#### [REQUESTS]
• 1. Name every section heading that appears in the agreement excerpt below, in the order they appear.
• 2. Translate this sentence from the agreement excerpt below into Spanish: "Agent may from time to time receive interest, dividends or other earnings in connection with such deposits or investments."

#### [EXCERPTED PASSAGE]
>>>>

Deconversion: Upon expiration or termination of this Agreement, Clients shall pay Agent a fee for deconversion services (e.g., providing shareholder lists and files, producing and shipping records, answering successor agent inquiries). This fee shall be based on Agent’s then-current deconversion fee schedule.

Legal Expenses, System Modifications: Certain expenses may be incurred in resolving legal matters that arise in the course of performing services hereunder. This may result in a separate charge to cover Agent’s expenses (including the cost of external or internal counsel) in resolving such matters; provided that any legal expenses charged to the Clients shall be reasonable.

In the event any federal, state or local laws, rules or regulations are enacted that require Agent to (i) make any adjustments and/or modifications to its current system, or (ii) provide additional services to Client for which Agent is not being compensated hereunder, then Clients shall compensate Agent (a) on a pro rata basis proportionate to the Clients’ registered shareholder base, for the costs associated with making such required adjustments and/or modifications, or (b) according to Agent’s standard fees established, in good faith, with respect to such additional services.

Other Services: Fees for any services provided to Clients by or on behalf of Agent hereunder that are not set forth above will be based on Agent’s standard fees at the time such services are provided or, if no standard fees have been established, an appraisal of the work to be performed.

Bank Accounts: All funds received by Agent under this Agreement that are to be distributed or applied by Agent in the performance of Services (the “Funds”) shall be held by Agent as agent for Clients and deposited in one or more bank accounts to be maintained by Agent in its name as agent for Clients. Until paid pursuant to this Agreement, Agent may hold or invest the Funds through such accounts in: (a) obligations of, or guaranteed by, the United States of America; (b) commercial paper obligations rated A-1 or P-1 or better by Standard & Poor’s Corporation (“S&P”) or Moody’s Investors Service, Inc. (“Moody’s”), respectively; (c) AAA rated money market funds that comply with Rule 2a-7 of the Investment Company Act of 1940; or (d) demand deposit accounts, short term certificates of deposit, bank repurchase agreements or bankers’ acceptances, of commercial banks with Tier 1 capital exceeding $1 billion or with an average rating above investment grade by S&P (LT Local Issuer Credit Rating), Moody’s (Long Term Rating) and Fitch Ratings, Inc. (LT Issuer Default Rating) (each as reported by Bloomberg Finance L.P.). Agent shall have no responsibility or liability for any diminution of the Funds that may result from any deposit or investment made by Agent in accordance with this paragraph, including any losses resulting from a default by any bank, financial institution or other third party. Agent may from time to time receive interest, dividends or other earnings in connection with such deposits or investments. Agent shall not be obligated to pay such interest, dividends or earnings to Clients, any shareholder or any other party.

<<<<

#### [SUPPLIED MATERIAL]
>>>>

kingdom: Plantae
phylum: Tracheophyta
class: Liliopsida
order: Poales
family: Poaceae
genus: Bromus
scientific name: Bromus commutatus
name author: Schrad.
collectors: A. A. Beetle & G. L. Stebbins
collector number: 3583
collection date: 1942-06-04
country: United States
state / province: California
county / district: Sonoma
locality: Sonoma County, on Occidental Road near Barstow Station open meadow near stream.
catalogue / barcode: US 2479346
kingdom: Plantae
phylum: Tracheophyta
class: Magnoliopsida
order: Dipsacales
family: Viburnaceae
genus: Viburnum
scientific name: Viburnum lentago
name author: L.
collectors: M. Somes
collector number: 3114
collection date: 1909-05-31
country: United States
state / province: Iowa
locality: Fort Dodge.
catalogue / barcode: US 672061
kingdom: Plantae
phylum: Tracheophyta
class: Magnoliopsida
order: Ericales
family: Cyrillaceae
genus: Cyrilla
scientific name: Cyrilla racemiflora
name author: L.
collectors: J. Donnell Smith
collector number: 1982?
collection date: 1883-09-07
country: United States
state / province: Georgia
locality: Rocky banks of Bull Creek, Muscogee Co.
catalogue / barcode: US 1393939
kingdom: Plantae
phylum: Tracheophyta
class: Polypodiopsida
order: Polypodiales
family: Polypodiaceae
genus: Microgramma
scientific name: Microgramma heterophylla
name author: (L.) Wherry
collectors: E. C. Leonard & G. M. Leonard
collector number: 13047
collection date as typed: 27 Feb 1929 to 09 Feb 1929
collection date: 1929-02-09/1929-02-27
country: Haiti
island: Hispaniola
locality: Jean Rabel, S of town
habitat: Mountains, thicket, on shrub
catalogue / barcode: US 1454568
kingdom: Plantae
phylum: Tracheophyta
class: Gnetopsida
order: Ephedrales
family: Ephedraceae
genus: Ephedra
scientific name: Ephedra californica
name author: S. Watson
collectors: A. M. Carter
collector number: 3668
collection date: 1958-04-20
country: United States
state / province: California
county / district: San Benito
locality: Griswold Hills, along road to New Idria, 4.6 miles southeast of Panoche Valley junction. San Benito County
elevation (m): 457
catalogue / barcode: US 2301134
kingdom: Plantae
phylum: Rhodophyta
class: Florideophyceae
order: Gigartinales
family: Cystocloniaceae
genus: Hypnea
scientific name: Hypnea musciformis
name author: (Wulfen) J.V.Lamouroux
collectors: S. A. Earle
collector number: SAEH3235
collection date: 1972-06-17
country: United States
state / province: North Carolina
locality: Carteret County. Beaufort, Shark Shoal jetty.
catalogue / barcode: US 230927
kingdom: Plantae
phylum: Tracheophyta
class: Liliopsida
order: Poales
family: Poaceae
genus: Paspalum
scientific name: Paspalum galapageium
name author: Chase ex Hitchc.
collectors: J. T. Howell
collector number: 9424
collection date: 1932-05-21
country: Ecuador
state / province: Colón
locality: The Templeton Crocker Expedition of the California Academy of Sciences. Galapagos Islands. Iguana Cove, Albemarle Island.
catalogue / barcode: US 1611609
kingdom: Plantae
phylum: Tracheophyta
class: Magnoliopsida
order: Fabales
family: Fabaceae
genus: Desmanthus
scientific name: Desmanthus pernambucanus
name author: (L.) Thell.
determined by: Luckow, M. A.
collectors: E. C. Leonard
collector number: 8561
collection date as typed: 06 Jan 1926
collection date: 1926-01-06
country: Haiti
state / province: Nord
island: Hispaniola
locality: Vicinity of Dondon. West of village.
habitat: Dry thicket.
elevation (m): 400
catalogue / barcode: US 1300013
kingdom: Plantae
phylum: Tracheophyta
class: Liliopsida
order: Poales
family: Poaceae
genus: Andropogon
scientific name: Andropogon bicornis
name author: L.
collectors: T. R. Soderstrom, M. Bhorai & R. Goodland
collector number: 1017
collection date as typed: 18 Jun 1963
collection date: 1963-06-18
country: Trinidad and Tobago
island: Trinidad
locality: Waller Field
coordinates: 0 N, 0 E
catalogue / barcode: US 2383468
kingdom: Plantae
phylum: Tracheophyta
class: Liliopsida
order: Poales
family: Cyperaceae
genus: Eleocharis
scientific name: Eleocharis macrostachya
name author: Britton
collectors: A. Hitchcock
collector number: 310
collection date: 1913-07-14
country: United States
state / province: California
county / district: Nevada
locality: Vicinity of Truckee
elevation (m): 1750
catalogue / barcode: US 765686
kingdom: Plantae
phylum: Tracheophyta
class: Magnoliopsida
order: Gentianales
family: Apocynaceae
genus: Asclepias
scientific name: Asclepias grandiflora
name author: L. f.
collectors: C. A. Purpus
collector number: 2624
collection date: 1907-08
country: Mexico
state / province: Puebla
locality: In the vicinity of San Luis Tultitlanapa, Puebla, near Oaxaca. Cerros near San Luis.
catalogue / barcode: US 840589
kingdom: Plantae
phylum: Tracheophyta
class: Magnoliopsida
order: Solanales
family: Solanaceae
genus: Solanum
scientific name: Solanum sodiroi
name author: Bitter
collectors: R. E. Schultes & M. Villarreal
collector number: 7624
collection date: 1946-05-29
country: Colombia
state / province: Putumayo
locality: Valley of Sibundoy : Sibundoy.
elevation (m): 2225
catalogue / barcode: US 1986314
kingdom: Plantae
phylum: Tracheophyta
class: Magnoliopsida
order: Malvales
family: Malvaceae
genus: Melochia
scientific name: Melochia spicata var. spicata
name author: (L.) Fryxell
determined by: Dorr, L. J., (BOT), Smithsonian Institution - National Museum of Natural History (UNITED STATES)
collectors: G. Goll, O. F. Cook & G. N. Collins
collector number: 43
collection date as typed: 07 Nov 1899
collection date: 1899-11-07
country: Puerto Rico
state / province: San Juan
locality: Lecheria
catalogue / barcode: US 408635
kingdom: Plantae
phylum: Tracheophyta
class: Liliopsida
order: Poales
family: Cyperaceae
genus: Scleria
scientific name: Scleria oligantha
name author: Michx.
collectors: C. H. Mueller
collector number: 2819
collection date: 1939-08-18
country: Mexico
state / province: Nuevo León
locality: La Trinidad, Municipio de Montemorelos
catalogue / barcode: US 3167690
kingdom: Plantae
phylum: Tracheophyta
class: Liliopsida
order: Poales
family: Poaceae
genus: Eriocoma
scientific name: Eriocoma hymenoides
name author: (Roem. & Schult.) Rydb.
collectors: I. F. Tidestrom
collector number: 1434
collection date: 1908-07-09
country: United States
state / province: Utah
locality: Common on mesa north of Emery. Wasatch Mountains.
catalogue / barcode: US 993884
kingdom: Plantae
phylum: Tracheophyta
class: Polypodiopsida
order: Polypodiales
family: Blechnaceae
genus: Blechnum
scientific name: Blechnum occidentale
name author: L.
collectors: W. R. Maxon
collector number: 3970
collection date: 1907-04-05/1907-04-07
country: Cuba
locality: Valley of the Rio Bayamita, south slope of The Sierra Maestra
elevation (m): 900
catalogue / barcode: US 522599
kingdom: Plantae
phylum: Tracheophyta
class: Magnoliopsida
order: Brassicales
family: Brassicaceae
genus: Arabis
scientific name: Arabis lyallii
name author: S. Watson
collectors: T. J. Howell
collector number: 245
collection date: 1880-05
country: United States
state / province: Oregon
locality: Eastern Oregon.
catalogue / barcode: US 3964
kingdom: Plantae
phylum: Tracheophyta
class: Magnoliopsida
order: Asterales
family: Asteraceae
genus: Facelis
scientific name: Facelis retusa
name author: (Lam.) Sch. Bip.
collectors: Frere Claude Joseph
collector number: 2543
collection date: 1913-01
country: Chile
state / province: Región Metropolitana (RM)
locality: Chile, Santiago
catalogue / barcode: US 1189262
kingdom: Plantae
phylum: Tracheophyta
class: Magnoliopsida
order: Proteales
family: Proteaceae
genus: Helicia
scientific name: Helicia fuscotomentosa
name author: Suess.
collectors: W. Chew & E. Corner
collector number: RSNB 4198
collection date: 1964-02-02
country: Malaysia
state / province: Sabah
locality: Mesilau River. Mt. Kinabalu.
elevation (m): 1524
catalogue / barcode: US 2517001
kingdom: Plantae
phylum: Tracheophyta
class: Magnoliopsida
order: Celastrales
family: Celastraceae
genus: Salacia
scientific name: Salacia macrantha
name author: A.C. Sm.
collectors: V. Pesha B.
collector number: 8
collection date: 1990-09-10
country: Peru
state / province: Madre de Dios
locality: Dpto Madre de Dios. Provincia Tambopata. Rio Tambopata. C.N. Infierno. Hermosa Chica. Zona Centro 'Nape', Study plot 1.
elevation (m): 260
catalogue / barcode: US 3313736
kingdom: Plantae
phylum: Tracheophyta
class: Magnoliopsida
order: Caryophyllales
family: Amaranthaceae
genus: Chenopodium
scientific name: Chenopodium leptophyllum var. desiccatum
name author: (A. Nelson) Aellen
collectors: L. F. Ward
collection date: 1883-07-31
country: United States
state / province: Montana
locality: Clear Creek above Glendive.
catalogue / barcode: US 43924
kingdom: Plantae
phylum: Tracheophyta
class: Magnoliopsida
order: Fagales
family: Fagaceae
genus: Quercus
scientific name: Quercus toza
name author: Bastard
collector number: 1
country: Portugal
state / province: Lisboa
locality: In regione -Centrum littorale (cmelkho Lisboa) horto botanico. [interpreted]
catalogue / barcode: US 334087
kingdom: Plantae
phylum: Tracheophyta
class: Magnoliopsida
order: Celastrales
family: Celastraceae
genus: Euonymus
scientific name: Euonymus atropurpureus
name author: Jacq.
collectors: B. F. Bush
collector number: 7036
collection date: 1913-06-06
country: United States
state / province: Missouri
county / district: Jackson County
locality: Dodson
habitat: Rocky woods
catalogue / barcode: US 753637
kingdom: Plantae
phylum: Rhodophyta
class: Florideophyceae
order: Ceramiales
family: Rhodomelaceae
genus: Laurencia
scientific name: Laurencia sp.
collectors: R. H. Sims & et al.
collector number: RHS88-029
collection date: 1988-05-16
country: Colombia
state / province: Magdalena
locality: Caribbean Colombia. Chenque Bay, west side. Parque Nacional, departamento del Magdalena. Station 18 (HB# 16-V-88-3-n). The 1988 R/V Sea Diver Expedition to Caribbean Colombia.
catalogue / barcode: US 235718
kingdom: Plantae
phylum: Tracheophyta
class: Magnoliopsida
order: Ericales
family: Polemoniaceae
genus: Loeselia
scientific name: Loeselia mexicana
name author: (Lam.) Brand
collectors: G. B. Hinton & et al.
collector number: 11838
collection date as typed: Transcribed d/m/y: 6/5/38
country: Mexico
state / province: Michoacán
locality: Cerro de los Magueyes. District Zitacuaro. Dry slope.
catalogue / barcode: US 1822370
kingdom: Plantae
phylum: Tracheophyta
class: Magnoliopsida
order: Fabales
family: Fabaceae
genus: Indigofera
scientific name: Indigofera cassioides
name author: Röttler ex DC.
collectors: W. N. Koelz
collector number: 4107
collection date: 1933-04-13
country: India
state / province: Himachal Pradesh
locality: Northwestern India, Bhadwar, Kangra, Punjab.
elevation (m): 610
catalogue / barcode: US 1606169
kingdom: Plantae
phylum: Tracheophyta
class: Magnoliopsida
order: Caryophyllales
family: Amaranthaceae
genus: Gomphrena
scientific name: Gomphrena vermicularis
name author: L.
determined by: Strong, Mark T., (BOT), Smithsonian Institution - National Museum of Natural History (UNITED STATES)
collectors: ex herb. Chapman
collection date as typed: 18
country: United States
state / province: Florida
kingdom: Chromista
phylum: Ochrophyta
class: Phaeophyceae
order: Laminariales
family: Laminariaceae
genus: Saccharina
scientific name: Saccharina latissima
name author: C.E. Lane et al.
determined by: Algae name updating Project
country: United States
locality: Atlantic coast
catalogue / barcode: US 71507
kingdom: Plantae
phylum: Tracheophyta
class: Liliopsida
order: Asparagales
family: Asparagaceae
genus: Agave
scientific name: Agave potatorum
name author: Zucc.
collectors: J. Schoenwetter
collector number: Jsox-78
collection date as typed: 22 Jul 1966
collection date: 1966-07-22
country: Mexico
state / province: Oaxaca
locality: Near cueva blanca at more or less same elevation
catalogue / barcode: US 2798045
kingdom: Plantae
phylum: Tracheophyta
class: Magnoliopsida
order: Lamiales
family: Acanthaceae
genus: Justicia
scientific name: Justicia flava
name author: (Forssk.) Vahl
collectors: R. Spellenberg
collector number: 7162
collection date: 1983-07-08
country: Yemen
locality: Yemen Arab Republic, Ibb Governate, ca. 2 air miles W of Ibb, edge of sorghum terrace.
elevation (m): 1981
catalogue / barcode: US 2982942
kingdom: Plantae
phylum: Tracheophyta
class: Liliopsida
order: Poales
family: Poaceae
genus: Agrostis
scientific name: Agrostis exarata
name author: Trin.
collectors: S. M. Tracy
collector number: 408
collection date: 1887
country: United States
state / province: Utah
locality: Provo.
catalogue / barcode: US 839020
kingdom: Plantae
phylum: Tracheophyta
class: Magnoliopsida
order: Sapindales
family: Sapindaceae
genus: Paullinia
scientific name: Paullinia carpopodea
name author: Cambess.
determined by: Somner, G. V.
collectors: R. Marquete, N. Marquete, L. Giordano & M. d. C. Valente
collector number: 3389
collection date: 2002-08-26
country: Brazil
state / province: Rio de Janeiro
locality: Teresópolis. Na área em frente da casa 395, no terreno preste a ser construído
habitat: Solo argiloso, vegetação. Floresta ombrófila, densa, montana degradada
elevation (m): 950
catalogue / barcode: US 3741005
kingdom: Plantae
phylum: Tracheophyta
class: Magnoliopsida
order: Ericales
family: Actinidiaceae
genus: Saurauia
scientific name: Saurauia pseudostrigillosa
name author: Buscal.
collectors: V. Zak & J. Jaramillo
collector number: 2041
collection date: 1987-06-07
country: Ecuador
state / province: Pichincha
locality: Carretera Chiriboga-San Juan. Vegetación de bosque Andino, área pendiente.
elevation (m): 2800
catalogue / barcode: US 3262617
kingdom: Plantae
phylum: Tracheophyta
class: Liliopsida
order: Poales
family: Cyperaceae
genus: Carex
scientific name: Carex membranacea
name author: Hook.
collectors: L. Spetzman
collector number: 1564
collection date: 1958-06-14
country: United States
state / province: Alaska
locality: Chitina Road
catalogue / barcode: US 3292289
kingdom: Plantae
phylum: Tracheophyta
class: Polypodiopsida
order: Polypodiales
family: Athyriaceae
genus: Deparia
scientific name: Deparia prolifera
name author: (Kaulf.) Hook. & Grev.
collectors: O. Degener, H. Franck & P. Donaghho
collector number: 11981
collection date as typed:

<<<<

#### [COMPLETE ANSWERS]
• 1.
Deconversion
Legal Expenses, System Modifications
Other Services
Bank Accounts

• 2. El Agente podrá recibir periódicamente intereses, dividendos u otras ganancias en relación con dichos depósitos o inversiones.